第3章 因縁の残響
誰も、すぐには答えられない。
だが大久保は、目を伏せて静かに頷いた。
「そういうことになる」
「無論、タダでとは言わん。報酬は十分に支払う。加えて曖昧にしてきた違法行為も超法規的に認めよう。たとえば…阿片密売の高荷恵の件…」
川路は話しつつ、視線が恵へ向く。
恵は一瞬で理解した。
取引だと。
バンッ!!
恵の手が床を打つ。
「冗談じゃないわ!そんな材料にされて剣さんの枷になるくらいなら、私は死刑台を選ぶわ!!」
その言葉に皆が息を呑み、恵を見る。
「大久保卿…あなたが今、人斬り抜刀斎を必要としていることは分かります。でも…剣心も、斗亜さんも…今は人斬り抜刀斎じゃないんです」
涙を堪えながら薫は言葉を続ける。
「私たちは…絶対に、京都へ行かせません」
そこには、仲間を守る者の強さがあった。
「馬鹿者がっ!!」
川路が激昂する。
「貴様らは事の重大さが分かっておらん!!」
「よしたまえ、川路君」
大久保の一言で、空気が鎮まる。
深く息を吐き、ゆっくりと一同を見渡す。
「これほど重大な話だ。
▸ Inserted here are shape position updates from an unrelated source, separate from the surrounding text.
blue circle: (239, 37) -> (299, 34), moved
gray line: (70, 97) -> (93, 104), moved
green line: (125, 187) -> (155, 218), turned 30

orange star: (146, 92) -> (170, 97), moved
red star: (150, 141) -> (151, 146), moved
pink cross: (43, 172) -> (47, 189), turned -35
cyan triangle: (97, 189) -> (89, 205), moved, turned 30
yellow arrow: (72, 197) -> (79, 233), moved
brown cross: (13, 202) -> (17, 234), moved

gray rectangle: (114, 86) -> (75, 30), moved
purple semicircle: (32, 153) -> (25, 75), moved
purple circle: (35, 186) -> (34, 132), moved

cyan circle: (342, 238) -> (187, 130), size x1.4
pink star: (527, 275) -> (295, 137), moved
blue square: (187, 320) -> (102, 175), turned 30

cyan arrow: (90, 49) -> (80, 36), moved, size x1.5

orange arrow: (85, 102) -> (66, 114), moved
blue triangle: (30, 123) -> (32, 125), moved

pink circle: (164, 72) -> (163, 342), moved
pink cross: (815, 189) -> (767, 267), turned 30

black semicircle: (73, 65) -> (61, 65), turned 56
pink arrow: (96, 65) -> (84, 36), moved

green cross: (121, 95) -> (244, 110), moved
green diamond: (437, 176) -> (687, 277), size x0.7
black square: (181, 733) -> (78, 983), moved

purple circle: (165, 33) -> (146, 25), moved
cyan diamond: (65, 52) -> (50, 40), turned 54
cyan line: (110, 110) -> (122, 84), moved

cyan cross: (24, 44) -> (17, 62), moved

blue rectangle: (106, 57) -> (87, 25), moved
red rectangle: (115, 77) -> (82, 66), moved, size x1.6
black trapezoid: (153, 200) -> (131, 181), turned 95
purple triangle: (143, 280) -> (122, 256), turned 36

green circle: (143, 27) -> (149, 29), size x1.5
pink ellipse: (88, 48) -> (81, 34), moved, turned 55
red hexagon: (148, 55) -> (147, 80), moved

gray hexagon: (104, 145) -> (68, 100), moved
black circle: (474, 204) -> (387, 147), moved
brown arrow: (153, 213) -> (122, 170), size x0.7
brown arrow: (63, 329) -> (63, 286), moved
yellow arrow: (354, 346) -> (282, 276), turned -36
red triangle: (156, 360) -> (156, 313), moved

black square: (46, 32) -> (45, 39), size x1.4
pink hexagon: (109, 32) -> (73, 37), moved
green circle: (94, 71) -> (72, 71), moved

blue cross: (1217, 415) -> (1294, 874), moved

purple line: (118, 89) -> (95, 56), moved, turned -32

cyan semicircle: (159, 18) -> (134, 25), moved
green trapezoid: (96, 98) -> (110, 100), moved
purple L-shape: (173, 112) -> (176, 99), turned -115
すぐに答えを出せと言っても無理だろう。一週間、考えてくれ。五月十四日…その時、返事を聞きに来る」
大久保は立ち上がり、背を向ける。
「大久保さん」
斗亜の低い声が、大久保を引き止めた。
大久保は振り返る。
まっすぐ大久保を見る。
「俺が行きます」
全員が息を呑む。
「俺の任務失敗が、全部を狂わせたんだ。兄貴を巻き込まないでほしい。兄貴は、ここで仲間と平和に暮らしている。俺にはもう…守るものが何一つない」
斗亜の声には、すでに死を受け入れた者の冷たい覚悟があった。
「斗亜っ!」
剣心が声を荒げる。
斗亜は剣心を見て、かすかに微笑む。
それは自分の命を差し出すと決めた者だけが浮かべる、危うい笑みだ。